I've got lots to distill from today's presentations, and it will likely take me several days to sort through all of my notes and thoughts from today's presentations. But during the question and answer period at the end of the day, Brad Holtz (my former employer at EAReport and CADCAMNet) posed a question to Carl Bass regarding what Brad perceived as the difference between Autodesk's apparent rejection of PLM on the mechanical solutions side of the house versus its embracing of building information modeling (BLM) on the architect, engineering and construction side. Brad apparently felt that the two were somewhat synonymous. But based on Carl's response (which is quoted below and in my opinion is the quote of the day), the two are very different:

"Design needs to be informed by more things in order to make better decisions. The sooner in the process you understand that thing, the better off you are," said Mr. Bass. "What's my anti-PLM rap? There are only three customers in the world today that ever had a PLM problem. One of them is Dassault, one is PTC, and one is UGS; all competitors. There is no company that I know that wakes up and says, 'I have a PLM problem.' PLM is an artifact, it's a marketing slogan to satisfy a financial community." According to Bass, Autodesk talks about democratizing. "Think about between that and what's involved in some of these implementations that take years; they take tens if not hundreds of millions of dollars. I always laugh at a PLM implementation that costs $20 million and now they can do engineering change orders online. So not only don't I see companies that need PLM, that don't have PLM problems, the number of successful implementations that I've seen in the world I can count on a single hand...Nobody wakes up and says, 'This is a great system. This is what makes us more competitive. This what makes it fun to go to work. This is what gives us design innovation. This is what gives us competitive advantage.' The moment I starting seeing companies like that, I'm going to rethink it. Until then, I say I think there are much more pragmatic approaches—much more digestible approaches—that solve the problem of how do you inform design and engineering early in the process."

Autodesk Tells All Today?

Today I travel to San Francisco for what Autodesk has billed as its "World Press Day." The promise is that today the company will unveil all of its new software, including (one would guess) AutoCAD 2008.

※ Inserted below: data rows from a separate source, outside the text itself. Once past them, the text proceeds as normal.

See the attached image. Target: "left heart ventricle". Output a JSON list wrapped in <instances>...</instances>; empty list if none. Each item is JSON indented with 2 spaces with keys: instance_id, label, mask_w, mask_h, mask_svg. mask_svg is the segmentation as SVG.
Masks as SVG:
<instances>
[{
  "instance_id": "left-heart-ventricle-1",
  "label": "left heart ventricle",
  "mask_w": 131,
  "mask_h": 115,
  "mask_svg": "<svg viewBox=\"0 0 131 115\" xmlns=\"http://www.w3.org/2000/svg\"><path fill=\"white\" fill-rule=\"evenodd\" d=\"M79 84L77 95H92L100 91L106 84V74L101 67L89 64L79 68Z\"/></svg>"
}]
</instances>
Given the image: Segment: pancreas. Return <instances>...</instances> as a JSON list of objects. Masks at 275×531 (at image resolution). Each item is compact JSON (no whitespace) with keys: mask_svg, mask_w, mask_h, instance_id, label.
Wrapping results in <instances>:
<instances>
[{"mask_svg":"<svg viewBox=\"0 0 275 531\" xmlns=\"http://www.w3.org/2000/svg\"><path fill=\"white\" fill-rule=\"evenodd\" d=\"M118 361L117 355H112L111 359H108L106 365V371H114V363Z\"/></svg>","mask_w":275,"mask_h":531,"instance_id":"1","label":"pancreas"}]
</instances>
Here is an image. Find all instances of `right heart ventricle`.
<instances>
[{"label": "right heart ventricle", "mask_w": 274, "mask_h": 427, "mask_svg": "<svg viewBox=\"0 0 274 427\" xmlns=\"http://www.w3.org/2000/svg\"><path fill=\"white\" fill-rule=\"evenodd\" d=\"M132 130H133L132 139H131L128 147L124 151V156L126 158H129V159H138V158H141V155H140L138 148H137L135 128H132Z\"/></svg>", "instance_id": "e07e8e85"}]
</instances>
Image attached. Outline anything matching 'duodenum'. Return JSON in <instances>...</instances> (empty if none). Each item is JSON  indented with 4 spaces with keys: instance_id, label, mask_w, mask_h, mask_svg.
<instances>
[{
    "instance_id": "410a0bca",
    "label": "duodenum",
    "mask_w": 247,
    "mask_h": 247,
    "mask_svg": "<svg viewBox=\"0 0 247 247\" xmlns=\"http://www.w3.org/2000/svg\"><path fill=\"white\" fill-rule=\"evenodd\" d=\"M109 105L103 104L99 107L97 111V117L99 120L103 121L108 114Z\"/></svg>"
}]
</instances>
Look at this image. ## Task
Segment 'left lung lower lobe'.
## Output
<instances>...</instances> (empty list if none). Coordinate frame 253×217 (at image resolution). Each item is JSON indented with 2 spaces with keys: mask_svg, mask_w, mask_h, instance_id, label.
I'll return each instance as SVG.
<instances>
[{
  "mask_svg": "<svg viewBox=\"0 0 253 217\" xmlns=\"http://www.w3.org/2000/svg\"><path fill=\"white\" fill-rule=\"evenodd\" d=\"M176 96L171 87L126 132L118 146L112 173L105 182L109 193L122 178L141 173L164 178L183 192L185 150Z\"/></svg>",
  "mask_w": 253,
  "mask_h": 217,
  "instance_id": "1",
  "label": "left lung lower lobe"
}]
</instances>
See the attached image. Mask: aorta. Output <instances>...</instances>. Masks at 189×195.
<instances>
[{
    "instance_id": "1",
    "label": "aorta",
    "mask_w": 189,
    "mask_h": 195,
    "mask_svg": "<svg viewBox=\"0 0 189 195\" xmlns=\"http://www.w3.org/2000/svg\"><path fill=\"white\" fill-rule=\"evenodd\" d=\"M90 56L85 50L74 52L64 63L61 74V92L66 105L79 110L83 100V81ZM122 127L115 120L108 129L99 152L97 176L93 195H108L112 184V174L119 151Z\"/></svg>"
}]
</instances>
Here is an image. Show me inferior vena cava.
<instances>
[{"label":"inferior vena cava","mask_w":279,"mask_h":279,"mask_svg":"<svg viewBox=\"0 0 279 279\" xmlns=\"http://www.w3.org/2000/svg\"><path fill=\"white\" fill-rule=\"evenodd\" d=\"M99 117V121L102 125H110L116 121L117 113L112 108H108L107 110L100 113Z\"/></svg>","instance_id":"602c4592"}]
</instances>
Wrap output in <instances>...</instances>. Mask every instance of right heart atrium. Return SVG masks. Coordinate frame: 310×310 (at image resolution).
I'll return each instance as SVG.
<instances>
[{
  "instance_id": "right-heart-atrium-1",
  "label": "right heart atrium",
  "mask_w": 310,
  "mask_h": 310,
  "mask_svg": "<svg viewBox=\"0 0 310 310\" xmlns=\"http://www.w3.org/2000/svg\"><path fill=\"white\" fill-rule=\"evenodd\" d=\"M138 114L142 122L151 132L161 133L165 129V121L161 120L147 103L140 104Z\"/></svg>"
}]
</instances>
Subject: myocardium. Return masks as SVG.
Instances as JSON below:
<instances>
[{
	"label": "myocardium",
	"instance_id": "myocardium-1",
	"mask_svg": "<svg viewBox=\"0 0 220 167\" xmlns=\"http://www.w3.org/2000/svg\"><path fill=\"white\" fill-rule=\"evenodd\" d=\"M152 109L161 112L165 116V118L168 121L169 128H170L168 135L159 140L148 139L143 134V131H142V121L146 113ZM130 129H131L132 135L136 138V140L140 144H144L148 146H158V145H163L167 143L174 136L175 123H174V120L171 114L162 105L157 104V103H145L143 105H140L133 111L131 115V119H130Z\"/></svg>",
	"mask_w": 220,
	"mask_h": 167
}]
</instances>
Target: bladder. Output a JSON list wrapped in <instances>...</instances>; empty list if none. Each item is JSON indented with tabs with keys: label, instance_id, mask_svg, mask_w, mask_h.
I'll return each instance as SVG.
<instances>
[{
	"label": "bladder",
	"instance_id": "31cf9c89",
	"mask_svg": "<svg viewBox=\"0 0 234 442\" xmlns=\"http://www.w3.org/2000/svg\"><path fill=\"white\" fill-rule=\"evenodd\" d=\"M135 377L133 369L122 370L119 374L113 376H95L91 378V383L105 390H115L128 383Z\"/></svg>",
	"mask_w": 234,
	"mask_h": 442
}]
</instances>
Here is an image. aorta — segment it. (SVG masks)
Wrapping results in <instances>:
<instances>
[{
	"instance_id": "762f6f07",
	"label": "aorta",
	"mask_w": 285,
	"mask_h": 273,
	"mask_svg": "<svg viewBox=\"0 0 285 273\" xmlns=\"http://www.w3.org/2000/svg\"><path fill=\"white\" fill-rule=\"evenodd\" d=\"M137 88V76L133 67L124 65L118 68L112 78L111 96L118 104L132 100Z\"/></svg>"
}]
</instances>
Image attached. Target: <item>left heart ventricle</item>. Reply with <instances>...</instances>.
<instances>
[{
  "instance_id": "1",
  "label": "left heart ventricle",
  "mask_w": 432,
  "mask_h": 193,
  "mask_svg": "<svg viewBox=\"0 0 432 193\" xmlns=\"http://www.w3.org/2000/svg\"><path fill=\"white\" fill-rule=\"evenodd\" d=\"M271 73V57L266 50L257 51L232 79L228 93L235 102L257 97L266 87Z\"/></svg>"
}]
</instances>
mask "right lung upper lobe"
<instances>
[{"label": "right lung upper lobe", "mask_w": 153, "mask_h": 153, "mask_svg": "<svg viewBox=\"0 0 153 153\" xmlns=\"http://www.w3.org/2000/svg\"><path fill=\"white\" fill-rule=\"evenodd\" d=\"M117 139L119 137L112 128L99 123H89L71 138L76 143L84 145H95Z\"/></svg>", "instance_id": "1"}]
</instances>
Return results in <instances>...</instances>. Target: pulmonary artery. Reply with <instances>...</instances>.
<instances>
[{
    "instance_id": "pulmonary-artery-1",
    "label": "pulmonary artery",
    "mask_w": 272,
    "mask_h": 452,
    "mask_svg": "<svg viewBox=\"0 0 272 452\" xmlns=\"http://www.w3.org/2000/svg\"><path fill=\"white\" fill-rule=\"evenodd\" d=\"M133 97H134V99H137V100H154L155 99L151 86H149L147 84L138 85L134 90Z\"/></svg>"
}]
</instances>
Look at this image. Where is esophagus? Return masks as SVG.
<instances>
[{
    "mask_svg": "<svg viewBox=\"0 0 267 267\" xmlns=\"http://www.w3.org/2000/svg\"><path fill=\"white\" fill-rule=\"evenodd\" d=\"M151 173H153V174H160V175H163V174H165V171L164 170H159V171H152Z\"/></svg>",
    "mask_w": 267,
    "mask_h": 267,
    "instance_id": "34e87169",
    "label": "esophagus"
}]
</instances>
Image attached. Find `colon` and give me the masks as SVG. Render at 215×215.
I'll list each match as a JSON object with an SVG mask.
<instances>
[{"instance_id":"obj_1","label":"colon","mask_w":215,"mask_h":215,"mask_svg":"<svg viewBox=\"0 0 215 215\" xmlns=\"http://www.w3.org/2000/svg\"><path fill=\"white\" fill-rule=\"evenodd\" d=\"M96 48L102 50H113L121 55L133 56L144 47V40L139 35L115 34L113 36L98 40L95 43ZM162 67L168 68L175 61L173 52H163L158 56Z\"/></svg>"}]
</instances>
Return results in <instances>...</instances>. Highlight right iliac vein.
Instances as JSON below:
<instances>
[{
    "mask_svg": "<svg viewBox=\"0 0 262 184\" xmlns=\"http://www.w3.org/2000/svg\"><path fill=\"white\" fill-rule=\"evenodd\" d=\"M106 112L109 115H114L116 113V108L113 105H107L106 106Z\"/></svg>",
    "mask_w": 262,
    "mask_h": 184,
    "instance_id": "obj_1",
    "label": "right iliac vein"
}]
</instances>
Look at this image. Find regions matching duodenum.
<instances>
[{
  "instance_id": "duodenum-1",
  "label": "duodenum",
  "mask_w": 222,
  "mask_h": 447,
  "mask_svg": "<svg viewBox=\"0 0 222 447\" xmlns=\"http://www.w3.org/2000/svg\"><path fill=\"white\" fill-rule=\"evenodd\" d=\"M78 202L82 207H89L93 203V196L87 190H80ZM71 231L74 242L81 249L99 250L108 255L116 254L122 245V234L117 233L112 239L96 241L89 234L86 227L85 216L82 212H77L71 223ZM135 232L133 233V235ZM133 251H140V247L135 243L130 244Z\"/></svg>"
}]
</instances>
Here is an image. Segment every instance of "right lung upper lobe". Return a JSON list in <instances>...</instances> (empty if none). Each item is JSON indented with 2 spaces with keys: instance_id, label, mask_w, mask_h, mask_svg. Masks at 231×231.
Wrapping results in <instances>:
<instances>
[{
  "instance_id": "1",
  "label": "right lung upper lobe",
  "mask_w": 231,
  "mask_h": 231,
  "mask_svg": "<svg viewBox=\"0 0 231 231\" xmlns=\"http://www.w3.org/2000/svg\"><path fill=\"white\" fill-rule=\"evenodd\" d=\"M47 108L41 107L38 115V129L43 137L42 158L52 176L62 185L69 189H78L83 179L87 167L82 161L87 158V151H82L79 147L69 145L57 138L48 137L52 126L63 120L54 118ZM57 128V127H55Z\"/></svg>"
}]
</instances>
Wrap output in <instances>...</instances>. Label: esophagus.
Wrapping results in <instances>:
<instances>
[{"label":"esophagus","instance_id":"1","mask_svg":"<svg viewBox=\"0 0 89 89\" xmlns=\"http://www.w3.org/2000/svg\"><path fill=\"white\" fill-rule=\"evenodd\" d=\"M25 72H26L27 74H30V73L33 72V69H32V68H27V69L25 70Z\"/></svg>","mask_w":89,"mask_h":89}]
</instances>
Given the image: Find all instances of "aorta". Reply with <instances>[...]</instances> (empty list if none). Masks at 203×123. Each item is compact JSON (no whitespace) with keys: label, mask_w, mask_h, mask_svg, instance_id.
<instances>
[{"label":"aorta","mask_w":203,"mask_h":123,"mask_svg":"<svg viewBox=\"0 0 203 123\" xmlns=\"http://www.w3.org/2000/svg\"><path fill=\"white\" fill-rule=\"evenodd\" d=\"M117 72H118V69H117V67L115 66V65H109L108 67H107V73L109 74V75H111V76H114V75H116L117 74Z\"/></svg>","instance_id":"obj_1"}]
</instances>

Unlike in years past, this time there appear to be no non-disclosures required. So later today, I expect to be able to start writing about (and hopefully trying out) the next release of AutoCAD.

Stay tuned.

I actually flew down to San Francisco yesterday so that I could spend some time with my daughter Andrea and son-in-law Josh. They live over in Berkeley. Although I get to the Bay Area frequently, this is the first time I have had a chance to get over to the East Bay to visit them.